[TASK PROMPT] Among the records below, find each line that includes the string "Francesc" and copy it.

[THE RECORDS]

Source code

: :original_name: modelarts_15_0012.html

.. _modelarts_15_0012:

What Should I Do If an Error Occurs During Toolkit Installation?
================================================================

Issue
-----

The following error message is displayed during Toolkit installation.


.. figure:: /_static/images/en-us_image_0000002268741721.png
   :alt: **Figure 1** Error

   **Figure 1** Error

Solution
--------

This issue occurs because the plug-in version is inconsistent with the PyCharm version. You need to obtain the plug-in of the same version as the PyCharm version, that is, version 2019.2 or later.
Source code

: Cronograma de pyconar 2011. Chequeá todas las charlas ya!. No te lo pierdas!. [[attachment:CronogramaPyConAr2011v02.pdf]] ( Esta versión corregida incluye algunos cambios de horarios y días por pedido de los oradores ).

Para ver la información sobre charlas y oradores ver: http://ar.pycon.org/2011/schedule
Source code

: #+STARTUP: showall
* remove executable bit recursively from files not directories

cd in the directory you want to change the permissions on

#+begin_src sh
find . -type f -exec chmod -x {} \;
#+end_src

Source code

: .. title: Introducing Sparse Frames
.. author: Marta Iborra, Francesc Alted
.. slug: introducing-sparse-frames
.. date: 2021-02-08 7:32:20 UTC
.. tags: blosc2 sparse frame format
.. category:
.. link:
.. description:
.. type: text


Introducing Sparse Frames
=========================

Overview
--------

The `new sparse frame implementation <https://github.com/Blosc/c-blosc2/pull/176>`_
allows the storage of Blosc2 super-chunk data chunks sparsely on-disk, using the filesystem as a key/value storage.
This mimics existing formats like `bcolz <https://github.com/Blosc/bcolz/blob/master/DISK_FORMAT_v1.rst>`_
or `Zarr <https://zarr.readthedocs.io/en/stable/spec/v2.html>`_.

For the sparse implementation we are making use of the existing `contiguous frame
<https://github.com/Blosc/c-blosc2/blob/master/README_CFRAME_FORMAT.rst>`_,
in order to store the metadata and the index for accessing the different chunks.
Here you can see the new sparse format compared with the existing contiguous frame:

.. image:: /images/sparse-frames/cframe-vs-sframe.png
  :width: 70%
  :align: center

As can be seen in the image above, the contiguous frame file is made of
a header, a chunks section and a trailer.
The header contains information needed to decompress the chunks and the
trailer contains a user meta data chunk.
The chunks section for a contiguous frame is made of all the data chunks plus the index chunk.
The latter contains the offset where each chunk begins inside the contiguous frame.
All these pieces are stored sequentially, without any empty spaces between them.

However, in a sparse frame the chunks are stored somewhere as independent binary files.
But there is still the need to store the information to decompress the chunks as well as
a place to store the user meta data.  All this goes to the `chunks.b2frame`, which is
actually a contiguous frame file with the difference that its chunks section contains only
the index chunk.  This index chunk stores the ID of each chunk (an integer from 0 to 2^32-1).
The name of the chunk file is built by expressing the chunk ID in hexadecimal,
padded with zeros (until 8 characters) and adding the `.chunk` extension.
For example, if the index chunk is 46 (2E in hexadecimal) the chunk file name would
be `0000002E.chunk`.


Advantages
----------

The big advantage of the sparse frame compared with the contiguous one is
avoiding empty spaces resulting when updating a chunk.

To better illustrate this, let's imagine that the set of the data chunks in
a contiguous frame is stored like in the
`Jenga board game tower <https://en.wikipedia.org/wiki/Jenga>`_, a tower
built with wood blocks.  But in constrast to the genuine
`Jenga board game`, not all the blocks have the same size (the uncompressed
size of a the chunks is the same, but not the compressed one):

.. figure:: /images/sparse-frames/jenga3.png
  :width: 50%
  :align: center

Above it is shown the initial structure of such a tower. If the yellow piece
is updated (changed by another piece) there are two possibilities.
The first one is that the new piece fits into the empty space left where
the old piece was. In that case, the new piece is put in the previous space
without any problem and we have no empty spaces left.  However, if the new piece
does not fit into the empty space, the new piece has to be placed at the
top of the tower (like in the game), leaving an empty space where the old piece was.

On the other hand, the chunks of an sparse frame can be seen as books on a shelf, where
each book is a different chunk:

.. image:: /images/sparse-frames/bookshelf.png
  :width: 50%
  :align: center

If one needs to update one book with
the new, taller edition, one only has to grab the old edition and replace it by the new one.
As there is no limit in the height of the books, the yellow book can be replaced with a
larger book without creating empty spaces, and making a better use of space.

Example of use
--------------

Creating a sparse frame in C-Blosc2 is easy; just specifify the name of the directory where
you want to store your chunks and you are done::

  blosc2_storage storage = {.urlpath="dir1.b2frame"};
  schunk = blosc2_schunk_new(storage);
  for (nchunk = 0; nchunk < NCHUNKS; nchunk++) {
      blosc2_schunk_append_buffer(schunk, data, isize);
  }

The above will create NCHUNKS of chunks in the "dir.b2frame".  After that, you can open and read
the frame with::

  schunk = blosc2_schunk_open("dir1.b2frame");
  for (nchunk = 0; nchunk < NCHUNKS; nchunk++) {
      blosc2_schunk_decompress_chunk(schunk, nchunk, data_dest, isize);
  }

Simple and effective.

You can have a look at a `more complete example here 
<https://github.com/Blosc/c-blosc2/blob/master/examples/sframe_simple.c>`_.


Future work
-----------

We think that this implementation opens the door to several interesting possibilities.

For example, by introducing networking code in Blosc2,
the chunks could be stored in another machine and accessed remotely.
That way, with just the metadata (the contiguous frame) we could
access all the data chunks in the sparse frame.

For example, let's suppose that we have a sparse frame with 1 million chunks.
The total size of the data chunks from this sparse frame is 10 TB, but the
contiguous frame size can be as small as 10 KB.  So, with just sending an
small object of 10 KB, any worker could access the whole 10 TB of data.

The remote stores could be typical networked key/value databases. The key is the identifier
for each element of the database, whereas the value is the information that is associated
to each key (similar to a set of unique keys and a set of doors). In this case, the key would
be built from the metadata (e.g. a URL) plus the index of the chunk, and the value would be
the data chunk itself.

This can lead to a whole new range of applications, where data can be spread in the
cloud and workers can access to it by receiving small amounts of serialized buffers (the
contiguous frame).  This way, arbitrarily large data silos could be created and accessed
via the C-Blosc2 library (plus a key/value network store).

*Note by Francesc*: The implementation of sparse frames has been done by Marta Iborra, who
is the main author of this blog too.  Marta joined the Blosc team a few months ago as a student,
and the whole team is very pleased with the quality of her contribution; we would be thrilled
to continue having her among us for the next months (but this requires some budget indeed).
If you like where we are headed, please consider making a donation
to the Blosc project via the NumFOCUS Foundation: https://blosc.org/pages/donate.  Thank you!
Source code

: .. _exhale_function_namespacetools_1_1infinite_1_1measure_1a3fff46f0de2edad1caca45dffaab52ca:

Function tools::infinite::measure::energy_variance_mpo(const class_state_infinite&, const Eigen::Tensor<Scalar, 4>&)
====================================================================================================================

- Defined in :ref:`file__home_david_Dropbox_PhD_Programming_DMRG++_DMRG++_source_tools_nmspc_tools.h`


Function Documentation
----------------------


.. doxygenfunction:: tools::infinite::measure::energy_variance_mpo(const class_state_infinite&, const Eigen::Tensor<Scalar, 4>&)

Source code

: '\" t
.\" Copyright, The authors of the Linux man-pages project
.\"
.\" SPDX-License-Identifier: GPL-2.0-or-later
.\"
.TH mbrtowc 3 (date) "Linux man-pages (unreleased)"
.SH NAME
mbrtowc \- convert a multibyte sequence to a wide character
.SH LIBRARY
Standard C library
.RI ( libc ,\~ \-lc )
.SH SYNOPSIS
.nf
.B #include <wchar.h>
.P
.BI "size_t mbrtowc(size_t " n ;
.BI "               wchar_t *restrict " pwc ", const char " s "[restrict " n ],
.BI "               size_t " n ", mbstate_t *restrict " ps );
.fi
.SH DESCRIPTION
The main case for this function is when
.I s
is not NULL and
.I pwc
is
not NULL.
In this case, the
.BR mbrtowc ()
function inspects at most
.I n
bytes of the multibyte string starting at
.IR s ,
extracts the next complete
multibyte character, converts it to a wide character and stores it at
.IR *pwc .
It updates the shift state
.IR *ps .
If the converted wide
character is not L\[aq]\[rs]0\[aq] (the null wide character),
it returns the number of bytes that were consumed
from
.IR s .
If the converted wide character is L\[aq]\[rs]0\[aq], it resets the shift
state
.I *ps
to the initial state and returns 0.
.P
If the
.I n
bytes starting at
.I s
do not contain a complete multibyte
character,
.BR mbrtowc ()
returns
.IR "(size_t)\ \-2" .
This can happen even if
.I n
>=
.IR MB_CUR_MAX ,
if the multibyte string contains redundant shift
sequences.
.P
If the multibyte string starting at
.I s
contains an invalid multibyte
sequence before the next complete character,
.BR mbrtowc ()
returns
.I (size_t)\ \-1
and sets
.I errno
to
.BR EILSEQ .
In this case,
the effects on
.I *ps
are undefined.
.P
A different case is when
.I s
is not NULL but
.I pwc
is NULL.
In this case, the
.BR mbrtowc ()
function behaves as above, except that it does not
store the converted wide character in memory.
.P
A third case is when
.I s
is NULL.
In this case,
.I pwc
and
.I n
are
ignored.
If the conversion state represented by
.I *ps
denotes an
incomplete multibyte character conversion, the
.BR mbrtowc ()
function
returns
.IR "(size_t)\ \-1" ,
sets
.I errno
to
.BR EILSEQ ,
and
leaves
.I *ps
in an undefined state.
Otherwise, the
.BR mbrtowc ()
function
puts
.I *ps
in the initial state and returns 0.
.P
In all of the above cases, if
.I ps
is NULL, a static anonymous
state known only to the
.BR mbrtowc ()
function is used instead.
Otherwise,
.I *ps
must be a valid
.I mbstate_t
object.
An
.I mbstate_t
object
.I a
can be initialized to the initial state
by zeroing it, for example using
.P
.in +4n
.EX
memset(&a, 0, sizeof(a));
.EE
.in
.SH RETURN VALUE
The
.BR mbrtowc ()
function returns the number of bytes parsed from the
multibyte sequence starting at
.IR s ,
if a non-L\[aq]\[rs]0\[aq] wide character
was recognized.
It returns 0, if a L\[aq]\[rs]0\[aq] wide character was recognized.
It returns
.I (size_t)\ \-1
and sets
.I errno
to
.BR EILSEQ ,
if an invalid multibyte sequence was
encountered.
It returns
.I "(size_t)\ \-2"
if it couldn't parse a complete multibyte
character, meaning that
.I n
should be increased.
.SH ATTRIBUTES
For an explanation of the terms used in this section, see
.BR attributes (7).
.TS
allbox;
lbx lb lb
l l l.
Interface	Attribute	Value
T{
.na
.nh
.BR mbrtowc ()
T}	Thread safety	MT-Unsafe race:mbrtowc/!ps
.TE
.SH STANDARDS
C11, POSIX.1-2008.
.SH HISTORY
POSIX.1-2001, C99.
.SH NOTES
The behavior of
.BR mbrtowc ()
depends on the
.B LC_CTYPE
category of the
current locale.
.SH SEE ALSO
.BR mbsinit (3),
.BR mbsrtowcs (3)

[RESULT OF THE EXERCISE]
.. author: Marta Iborra, Francesc Alted
*Note by Francesc*: The implementation of sparse frames has been done by Marta Iborra, who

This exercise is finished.